Activity:
Would you please repeat exactly the entries below, starting at the line with "BACKYARD FAMILY" and ending at the line with "Cara Menambah Nafsu M", and nothing outside that range? Leave out the pictures.

Data for this exercise:
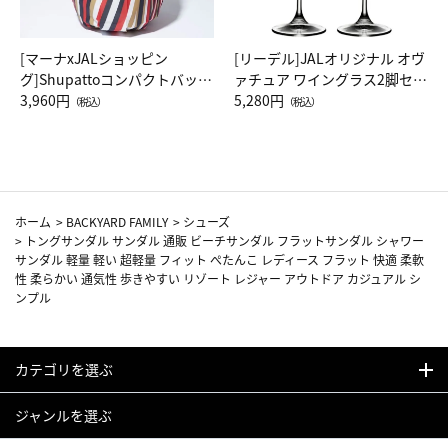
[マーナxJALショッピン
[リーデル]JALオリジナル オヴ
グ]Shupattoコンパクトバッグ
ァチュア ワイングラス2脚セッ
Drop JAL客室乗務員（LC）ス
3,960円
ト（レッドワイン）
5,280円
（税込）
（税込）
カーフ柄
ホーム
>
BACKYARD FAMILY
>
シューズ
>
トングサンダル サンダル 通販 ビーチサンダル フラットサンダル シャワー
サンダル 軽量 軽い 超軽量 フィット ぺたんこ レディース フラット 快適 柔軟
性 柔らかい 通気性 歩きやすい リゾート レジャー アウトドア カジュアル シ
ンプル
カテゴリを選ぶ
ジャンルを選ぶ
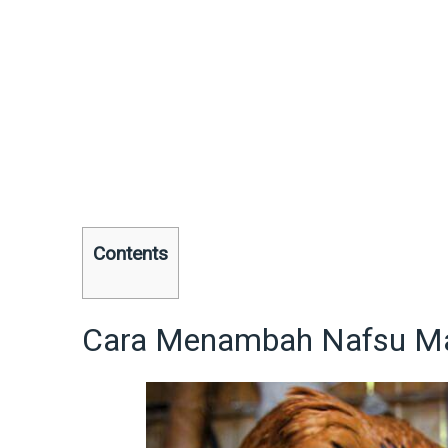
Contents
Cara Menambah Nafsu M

--

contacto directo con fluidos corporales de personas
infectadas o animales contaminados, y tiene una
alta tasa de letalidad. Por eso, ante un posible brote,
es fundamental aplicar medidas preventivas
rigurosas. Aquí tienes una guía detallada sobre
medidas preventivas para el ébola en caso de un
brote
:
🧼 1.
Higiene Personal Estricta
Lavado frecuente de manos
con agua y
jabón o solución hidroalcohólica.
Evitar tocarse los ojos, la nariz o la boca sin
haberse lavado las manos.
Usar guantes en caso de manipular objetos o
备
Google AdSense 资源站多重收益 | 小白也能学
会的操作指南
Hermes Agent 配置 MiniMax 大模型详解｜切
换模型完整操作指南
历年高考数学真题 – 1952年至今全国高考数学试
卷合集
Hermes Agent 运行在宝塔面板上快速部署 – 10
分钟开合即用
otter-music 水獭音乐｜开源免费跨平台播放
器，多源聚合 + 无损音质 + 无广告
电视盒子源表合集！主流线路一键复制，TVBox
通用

Solution below:
BACKYARD FAMILY
>
シューズ
>
トングサンダル サンダル 通販 ビーチサンダル フラットサンダル シャワー
サンダル 軽量 軽い 超軽量 フィット ぺたんこ レディース フラット 快適 柔軟
性 柔らかい 通気性 歩きやすい リゾート レジャー アウトドア カジュアル シ
ンプル
カテゴリを選ぶ
ジャンルを選ぶ
Contents
Cara Menambah Nafsu M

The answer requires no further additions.